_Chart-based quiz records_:

+ + + + +

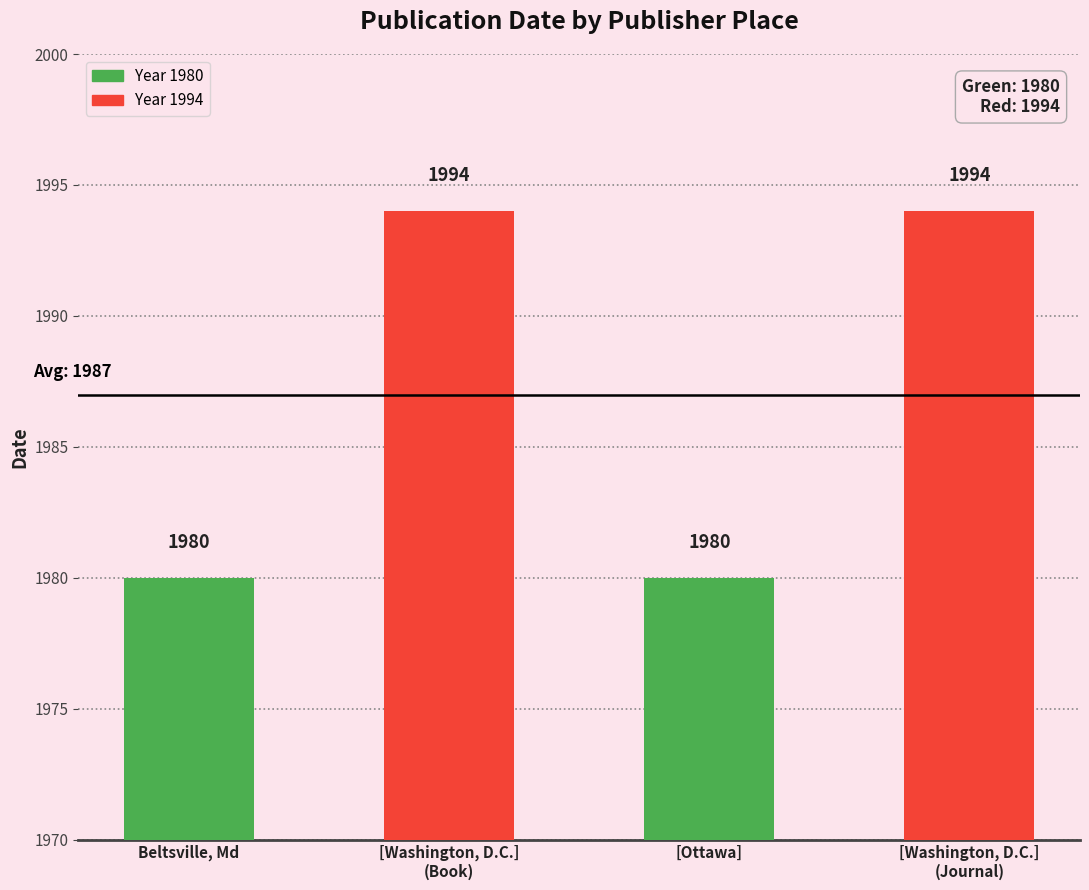

What is the minimum value shown in the chart?

1980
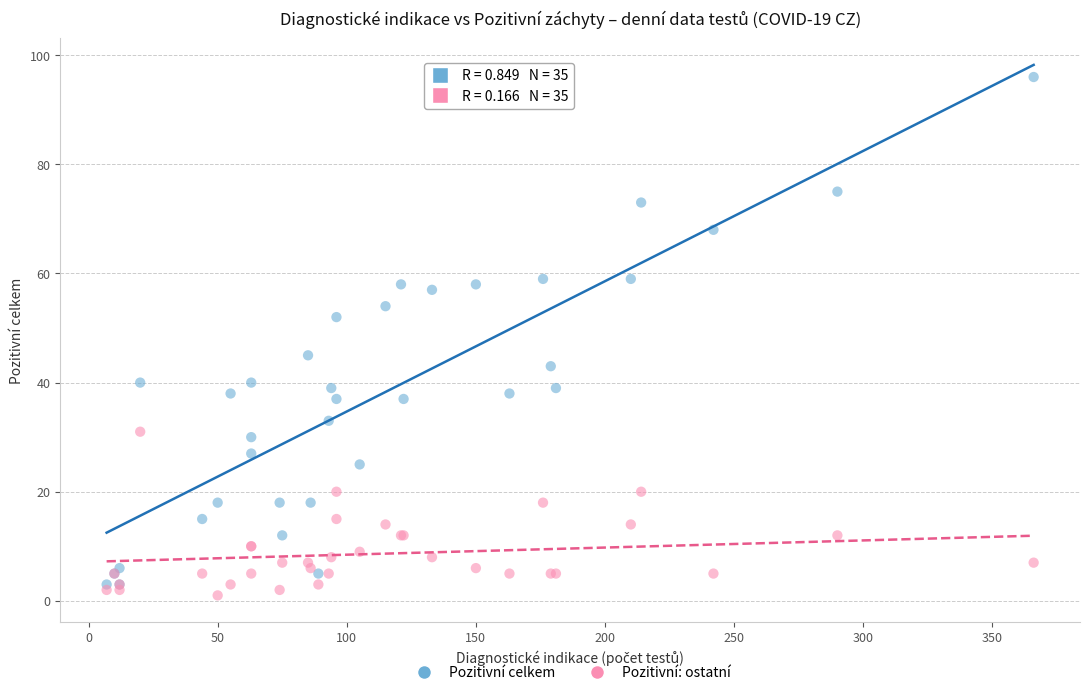

Which series reaches the minimum Y coordinate?

Pozitivní: ostatní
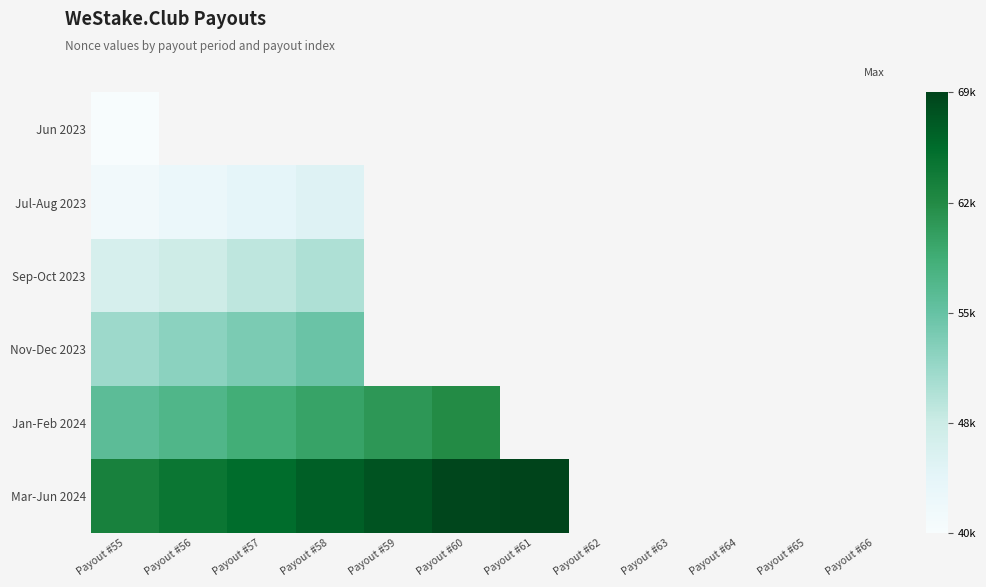

What is the smallest value displayed?

40871.0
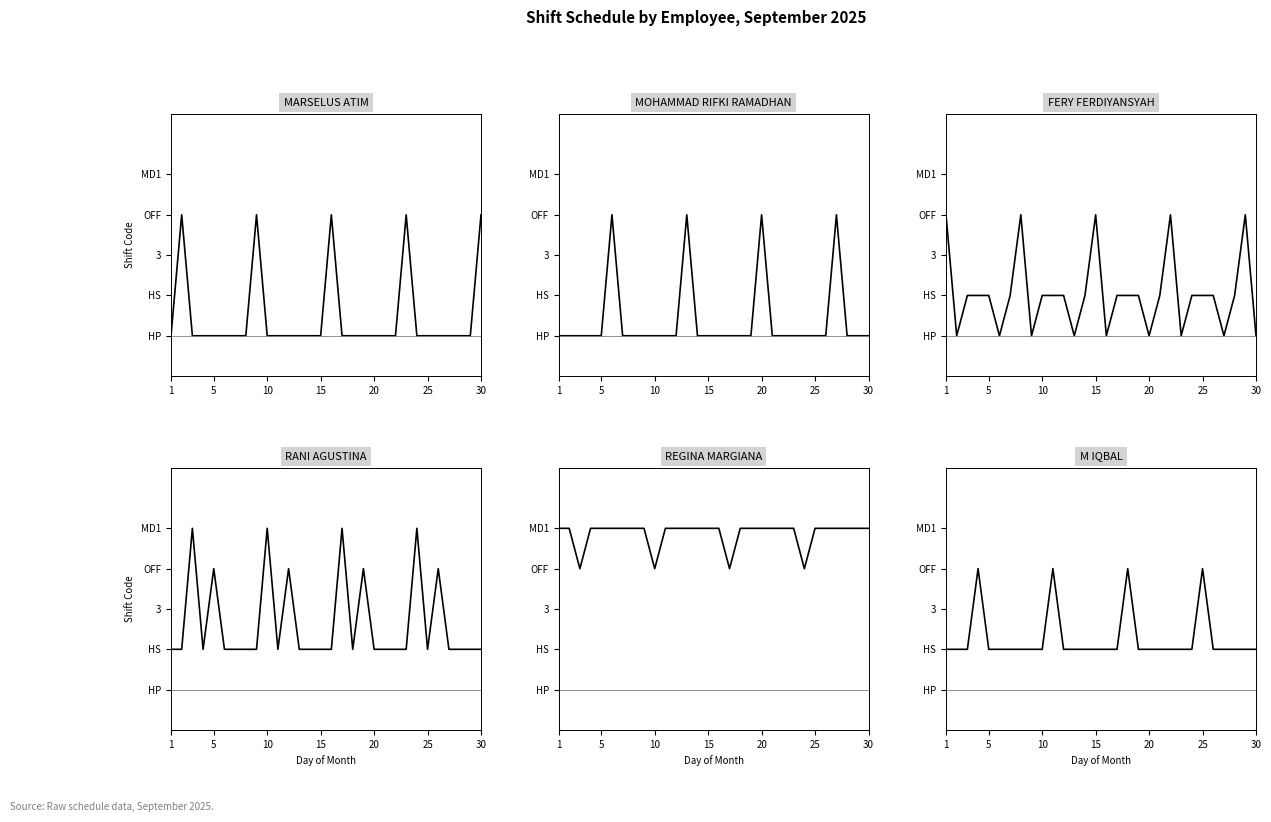

The value of MARSELUS ATIM at 5 is 1. True or false?

False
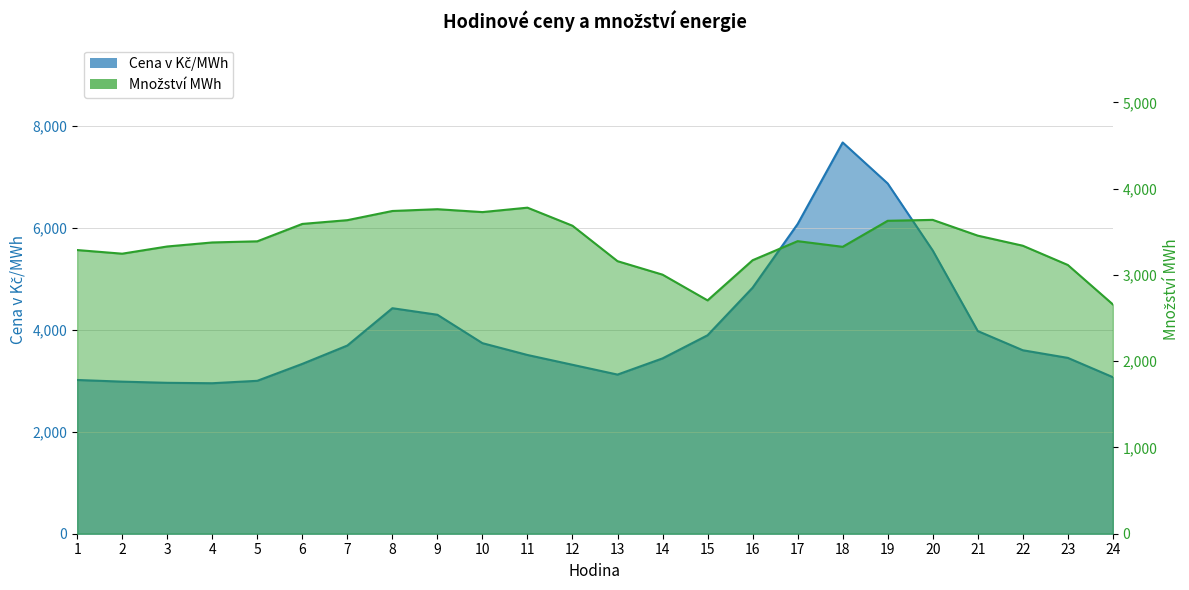

Is it true that Cena v Kč/MWh equals 2998.2 at 5?

True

+ + + + +

Arrange the lines of the records above as a Markdown table with the columns "Row" and "Line", numbering each line and leaving out blank lines and the pictures.

_Solution_:
| Row | Line |
|---|---|
| 1 | What is the minimum value shown in the chart? |
| 2 | 1980 |
| 3 | Which series reaches the minimum Y coordinate? |
| 4 | Pozitivní: ostatní |
| 5 | What is the smallest value displayed? |
| 6 | 40871.0 |
| 7 | The value of MARSELUS ATIM at 5 is 1. True or false? |
| 8 | False |
| 9 | Is it true that Cena v Kč/MWh equals 2998.2 at 5? |
| 10 | True |